Дуче потом рассказывал в узком кругу, как проходило дипломатическое рандеву. Немцы, увидев столь представительную делегацию, усовестились: трое из них скрылись в палатке, а оставшийся, прежде чем начать разговор, соизволил таки надеть спортивные трусы. Это был долговязый парень, с огненно-рыжей шевелюрой и улыбкой «шесть на девять».
— Здра-вствуй-те, — выговорил по слогам немец.
— Гут морген, — поздоровался глава делегации, хотя правильнее было бы сказать «гутен таг».
Используя все свои познания в немецком, Саксофон попытался изложить суть имеющихся у «советской стороны» претензий:
— Вир хабен… э-э, протест. Зи нарушайт мораль. Вир волен… э-э… Зи мюссен прекращать стриптиз!
Слово «стриптиз» он выговорил с подчеркнутой брезгливостью.
Немец продолжал скалиться, демонстрирую лошадиные зубы.

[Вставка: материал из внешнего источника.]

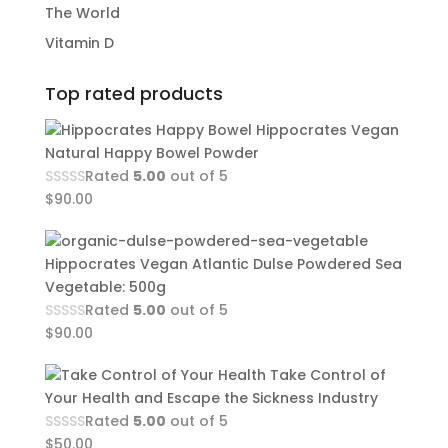
The World
Vitamin D
Top rated products
Hippocrates Vegan
Natural Happy Bowel Powder
Rated
5.00
out of 5
$
90.00
Hippocrates Vegan Atlantic Dulse Powdered Sea
Vegetable: 500g
Rated
5.00
out of 5
$
90.00
Take Control of
Your Health and Escape the Sickness Industry
Rated
5.00
out of 5
$
50.00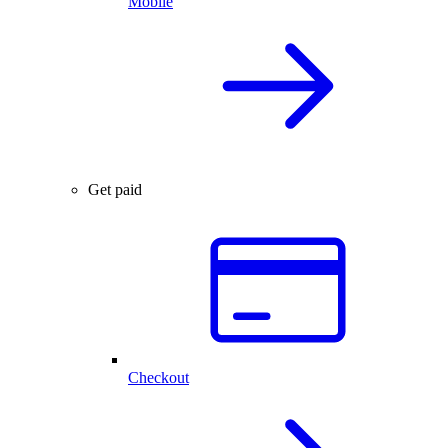
Mobile
Get paid
Checkout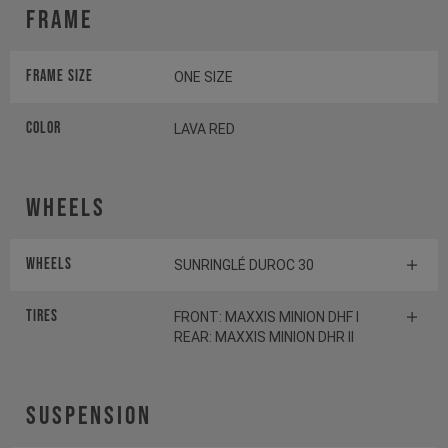
Frame
Frame Size
ONE SIZE
Color
LAVA RED
Wheels
Wheels
SUNRINGLÉ DUROC 30
Tires
FRONT: MAXXIS MINION DHF I
REAR: MAXXIS MINION DHR II
Suspension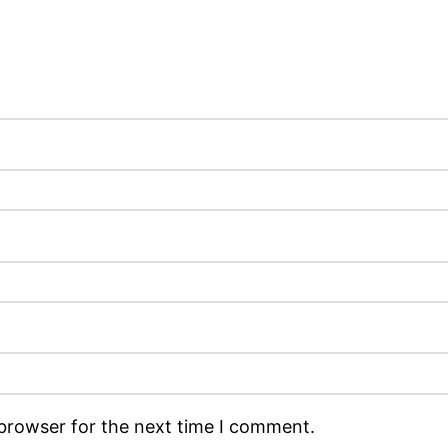
 browser for the next time I comment.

— Гово-рит-те по-рюски пожа-луй-сто.
Переговоры длились недолго. Иностранцам было предложено на выбор: а) впредь не смущать студентов и местных жителей, появлением в обнаженном виде; б) покинуть окрестности лагеря.
Немцы выбрали второе.
Бессмертной фразе «В нашей стране секса нет» еще только предстояло прозвучать через пяток лет с телемоста «Познер — Донахью». Но и теперь, в советской глубинке, граждане строго блюли мораль, заявляя решительное «нет» всяческим «стриптизам-нудизмам».
Впрочем, те же самые граждане нередко оказывались посетителями подпольных видеосалонов, где за «чирик с рыла» можно было посмотреть отменную «клубничку».